Background Information: Crystals can be easily grown from alum, sugar, salt, and a variety of commonly available materials.  In this activity, you will examine crystal growth by super cooling and by evaporation.



A.  Supercooling

  1. Dissolve 20 grams of alum in 100ml of boiling water.  Measure the amount of water carefully because it is crucial for the success of the experiment.
  2. Place the rock at the bottom of the growth container (plastic bottle) and pour the solution into it.
  3. If the plastic container is transparent you can observe how those parts of the solution that have deposited growth material move up and away from the crystal.
  4. Place plastic bottle in a styrofoam cooler to minimize temperature fluctuations in the room.  Put a cover on the cooler leaving a narrow crack for air circulation.  Crystals should begin to grow in 2 to 3 hours.  Let the plastic bottle sit undisturbed for three to five days then pour the solution into the container.  Put the crystals on a paper towel and let dry for a few days.
  5. Examine the crystals with a hand lens or magnifying glass.

B.  Evaporation

  1. Clean the growth container in experiment A with warm water and then pour the solution back in.
  2. Select the best crystal from experiment A.  Tie one end of a thin plastic thread to the crystal.  Tie the other end of the thread to the middle of a pencil.  Place the pencil across the top of the growth container so that the crystal is suspended in the solution halfway between the surface of the solution and the bottom of the container.  Cover the container with a thin cloth to keep dust away from the solution.  The cloth will allow water to evaporate.  Return the plastic bottle to the cooler.  The crystal will grow as the water evaporates over a period of a few days to weeks.  Remove the crystal from the solution when the surface of the solution almost touches the tip of the crystal.

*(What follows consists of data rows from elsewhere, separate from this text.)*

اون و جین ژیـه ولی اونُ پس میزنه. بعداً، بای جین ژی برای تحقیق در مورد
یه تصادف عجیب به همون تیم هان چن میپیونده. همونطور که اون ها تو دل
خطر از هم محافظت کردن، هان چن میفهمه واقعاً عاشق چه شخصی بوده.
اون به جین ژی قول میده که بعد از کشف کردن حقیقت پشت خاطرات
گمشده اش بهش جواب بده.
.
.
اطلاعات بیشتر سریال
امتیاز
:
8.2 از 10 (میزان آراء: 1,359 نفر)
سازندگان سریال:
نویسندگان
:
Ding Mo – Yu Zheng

  1. In experiment A, why are most crystals attached to each other?
  2. In experiment A, why do you think convection currents form as the crystal grows?
  3. Judging from the shape of the crystal in experiment B, to which crystal system do you think the crystal belongs?  You may need to check a textbook to learn more about the six crystal systems.

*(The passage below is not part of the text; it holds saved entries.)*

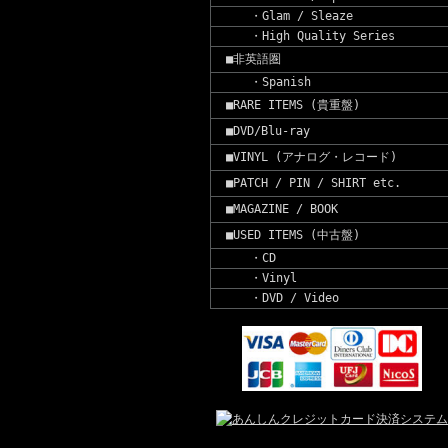
・Glam / Sleaze
・High Quality Series
■非英語圏
・Spanish
■RARE ITEMS (貴重盤)
■DVD/Blu-ray
■VINYL (アナログ・レコード)
■PATCH / PIN / SHIRT etc.
■MAGAZINE / BOOK
■USED ITEMS (中古盤)
・CD
・Vinyl
・DVD / Video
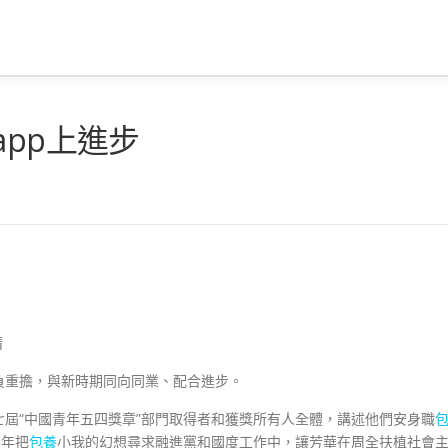
app上進步
晴
負重擔，與新時期同向同業、配合進步。
屆“中國青年五四獎章”部門取得者和獲獎所有人全體，講述他們安身職
青年把
包養
小我的幻想尋求融進黨和國度工作中，讓芳華在周全扶植社會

  1. Crystals will grow on any surface even if that surface is another crystal.
  2. As the liquid adjacent to the crystal deposits material for the crystal to grow, it becomes less dense than the rest of the solution.  It then floats upward and away from the crystal and dense solution moves in to replace the spent solution.
  3. The cubic system because the crystals resemble a cube with beveled corners (the beveled corners are triangular in shape).